Functions of various biotherapeutics can often be enhanced by modifying individual amino acid residues.  However, the current approaches rely on existing natural amino acid chemistry.   Approaches that provide new chemical “handles” will add versatility to modifications with an ultimate aim to enhance efficacy.  An exciting way to provide these new sites in vivo, is through the incorporation of non-canonical amino acids (ncAA’s) into biotherapeutics.  ncAA’s can be designed while keeping in mind the chemistry needed for subsequent modification.

There are four components that are crucial in ncAA incorporation and are (i) the ncAA itself; (ii) the codon that codes for the ncAA; (ii) the tRNA that recognizes the targeted codon and (iv) the aminoacyl tRNA synthetases (AARSs) that ligate the ncAA to the tRNA.  Of these four components, generating novel AARS is the most challenging and generation of novel variants has been hampered by the long selection time needed in laboratory-based evolution of existing AARS.

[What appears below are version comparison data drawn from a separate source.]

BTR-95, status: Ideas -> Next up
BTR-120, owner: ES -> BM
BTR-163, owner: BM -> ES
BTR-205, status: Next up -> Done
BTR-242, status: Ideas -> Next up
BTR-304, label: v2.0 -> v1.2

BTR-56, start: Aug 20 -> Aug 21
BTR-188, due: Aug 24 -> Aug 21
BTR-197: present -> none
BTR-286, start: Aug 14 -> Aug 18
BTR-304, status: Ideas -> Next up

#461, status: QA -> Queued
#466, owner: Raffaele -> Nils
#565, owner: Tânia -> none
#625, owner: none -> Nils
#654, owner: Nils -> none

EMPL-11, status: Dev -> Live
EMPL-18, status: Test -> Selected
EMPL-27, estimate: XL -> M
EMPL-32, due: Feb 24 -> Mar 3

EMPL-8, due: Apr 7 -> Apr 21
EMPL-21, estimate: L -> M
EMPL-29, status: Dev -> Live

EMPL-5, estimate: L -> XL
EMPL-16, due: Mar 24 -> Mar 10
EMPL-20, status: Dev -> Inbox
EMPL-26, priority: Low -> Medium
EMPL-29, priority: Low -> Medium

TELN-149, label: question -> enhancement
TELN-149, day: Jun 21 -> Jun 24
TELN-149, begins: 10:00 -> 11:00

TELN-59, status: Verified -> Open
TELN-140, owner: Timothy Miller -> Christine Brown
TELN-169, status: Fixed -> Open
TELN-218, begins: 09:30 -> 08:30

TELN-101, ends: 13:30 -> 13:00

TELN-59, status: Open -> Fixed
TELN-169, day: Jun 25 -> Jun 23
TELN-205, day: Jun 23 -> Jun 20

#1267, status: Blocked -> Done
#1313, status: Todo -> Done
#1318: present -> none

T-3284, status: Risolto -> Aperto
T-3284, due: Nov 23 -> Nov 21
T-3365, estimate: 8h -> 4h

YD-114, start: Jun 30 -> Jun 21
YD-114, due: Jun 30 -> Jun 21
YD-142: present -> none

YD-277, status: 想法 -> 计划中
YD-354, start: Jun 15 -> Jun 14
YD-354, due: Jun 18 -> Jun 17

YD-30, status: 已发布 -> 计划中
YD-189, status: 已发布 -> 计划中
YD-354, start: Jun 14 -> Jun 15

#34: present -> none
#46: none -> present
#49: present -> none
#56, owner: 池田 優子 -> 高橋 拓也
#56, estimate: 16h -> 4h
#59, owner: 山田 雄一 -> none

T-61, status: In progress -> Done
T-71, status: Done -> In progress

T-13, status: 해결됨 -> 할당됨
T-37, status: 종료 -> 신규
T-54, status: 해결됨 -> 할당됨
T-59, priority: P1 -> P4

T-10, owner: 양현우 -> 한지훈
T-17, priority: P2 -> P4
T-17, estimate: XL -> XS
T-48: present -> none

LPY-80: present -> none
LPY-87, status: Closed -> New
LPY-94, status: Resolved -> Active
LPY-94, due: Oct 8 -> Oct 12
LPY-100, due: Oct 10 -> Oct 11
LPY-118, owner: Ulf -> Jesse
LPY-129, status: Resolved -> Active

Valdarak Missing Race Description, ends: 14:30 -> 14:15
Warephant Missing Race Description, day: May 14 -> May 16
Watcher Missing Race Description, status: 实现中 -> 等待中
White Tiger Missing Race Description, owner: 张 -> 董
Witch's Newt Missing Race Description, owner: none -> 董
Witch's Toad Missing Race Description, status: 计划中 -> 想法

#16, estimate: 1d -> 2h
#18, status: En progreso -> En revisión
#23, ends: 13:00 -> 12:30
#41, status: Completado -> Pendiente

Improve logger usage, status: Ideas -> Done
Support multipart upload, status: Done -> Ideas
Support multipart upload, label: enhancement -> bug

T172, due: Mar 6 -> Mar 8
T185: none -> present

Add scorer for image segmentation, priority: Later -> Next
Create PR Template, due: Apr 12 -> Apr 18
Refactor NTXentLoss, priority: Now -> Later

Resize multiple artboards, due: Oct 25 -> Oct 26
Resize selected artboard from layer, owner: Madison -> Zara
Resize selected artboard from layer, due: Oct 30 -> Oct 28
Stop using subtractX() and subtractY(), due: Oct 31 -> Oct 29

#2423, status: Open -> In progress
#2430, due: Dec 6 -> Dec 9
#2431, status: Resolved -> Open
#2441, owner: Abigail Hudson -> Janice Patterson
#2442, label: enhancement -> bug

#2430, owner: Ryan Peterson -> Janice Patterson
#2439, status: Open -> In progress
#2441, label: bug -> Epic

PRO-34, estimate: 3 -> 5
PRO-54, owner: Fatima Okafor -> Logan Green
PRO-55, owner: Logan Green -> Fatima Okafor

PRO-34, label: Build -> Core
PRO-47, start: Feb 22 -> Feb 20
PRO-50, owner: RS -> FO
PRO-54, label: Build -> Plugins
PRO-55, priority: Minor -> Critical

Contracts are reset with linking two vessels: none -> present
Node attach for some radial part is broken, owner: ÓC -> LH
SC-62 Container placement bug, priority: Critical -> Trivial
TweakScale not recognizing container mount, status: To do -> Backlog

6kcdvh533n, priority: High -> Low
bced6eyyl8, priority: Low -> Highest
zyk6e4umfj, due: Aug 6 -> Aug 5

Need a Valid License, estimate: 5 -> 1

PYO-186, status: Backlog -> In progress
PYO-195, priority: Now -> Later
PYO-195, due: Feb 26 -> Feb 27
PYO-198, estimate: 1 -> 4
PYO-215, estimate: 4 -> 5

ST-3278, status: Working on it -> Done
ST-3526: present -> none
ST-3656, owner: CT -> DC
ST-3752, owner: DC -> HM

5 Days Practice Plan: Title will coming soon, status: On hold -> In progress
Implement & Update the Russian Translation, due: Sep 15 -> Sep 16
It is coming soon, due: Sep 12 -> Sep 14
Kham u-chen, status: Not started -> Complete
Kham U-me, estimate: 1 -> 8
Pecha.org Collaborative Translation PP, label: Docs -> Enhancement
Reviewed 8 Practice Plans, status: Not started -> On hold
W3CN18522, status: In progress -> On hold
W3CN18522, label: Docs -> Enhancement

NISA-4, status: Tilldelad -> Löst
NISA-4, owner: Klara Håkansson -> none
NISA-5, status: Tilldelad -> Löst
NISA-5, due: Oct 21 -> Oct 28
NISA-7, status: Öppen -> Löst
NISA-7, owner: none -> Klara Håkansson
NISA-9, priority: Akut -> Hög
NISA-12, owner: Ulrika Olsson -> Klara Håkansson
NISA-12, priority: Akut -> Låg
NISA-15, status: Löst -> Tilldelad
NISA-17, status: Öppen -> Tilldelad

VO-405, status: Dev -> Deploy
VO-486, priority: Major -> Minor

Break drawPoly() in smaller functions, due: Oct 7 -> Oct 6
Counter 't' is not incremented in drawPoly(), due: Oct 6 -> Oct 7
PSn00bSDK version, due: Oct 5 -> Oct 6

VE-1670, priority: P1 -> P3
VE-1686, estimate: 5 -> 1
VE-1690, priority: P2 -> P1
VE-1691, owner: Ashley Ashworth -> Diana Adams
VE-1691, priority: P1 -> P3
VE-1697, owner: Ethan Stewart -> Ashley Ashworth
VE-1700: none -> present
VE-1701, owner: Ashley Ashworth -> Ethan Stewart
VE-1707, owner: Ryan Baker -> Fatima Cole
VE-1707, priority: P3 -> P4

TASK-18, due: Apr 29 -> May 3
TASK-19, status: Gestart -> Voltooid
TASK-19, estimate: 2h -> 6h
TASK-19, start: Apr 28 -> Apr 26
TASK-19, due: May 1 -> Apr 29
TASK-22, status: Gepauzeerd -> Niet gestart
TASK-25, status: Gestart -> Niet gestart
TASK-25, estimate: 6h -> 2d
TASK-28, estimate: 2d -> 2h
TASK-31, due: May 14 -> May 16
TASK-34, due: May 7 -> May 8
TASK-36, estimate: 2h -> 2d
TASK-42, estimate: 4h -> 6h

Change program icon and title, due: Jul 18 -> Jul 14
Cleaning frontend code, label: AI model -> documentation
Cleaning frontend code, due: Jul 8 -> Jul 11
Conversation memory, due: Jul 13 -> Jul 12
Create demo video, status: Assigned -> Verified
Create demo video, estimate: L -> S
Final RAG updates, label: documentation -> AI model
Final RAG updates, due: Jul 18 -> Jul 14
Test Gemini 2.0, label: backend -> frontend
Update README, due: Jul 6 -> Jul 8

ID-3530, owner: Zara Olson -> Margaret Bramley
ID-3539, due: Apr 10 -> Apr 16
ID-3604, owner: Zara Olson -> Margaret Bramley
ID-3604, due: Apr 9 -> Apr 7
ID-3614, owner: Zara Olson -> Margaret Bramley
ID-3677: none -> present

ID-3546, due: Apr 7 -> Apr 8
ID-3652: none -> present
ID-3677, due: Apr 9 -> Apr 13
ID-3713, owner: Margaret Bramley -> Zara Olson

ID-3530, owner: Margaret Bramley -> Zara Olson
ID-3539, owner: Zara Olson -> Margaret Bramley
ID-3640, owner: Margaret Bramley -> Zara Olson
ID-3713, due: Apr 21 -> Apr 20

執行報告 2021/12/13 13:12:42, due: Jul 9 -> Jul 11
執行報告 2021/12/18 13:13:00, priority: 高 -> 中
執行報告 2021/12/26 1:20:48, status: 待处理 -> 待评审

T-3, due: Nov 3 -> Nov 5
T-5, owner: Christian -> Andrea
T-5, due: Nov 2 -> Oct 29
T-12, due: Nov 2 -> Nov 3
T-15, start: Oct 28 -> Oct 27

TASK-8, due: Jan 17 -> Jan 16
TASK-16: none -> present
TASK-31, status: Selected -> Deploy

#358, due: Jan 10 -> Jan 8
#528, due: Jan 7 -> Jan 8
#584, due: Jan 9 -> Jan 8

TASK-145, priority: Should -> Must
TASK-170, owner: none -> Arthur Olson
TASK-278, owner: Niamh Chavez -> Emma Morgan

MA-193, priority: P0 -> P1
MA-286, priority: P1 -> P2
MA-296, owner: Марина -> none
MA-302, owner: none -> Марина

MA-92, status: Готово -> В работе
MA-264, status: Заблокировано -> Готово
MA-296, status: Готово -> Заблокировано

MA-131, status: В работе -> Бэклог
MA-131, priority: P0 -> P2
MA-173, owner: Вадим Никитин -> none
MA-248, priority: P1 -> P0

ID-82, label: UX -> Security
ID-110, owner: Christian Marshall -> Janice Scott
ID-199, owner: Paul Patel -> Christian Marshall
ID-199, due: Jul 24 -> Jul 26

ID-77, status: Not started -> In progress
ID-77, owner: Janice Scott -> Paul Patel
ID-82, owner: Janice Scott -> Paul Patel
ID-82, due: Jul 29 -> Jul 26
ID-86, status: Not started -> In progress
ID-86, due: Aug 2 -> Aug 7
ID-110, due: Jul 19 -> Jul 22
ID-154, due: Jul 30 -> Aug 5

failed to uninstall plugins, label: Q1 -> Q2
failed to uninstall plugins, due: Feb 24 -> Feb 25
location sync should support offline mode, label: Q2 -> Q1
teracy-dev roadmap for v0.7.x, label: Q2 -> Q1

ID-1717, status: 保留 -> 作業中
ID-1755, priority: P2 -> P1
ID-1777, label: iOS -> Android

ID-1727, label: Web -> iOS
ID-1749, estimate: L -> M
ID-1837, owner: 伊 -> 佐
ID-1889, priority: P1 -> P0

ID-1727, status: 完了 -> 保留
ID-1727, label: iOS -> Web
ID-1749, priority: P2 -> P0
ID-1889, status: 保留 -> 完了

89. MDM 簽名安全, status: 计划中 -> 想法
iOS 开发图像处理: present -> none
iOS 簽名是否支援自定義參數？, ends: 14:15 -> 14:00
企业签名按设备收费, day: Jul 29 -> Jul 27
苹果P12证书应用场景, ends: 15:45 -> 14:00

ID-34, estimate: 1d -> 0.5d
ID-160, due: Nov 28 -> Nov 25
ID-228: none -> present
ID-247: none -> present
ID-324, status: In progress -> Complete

In order to catalyze the development of AARSs, the Liu lab has adopted Phage-Assisted Continuous Evolution (PACE) for AARS evolution.   The ability to rapidly move through a single evolution cycle, coupled with the ability to perform hundreds of such cycles, makes PACE a great tool for AARS evolution.  Application of this technology to pyrolosyl-tRNA synthetase (PyIRS) led to the discovery of novel variants with 45 fold greater enzymatic efficiency.  In addition, when this system was used to translate a model protein (sGFP), 10 fold increases in yields were observed.  Lastly, the PACE system was used to increase selectivity such that a PACE-derived variant of tyrosyl –tRNA synthetase demonstrated a 23 fold higher specificity for the desired substrate p-iodo-L-phenylalanine.  These results (Nat Chem Biol. 2017 Dec;13(12):1253-1260) establish PACE as a robust method for evolving AARSs.


Expansion of the genetic code through ncAA’s can facilitate the incorporation of features into proteins that are useful in research as well as in therapeutic product development. Genetically encoding photo cross-linkers, spectroscopic probes, can be used to enhance our understanding of the natural environment in which proteins exist.  On the therapeutic front, amino-acid modifications that mimic post-translational modifications can lead to improved thermostability and chemostability.  Various applications of genetic code expansion are only beginning to be appreciated and tools such as PACE derived AARS will undoubtedly play an enabling and important role in unlocking its full potential.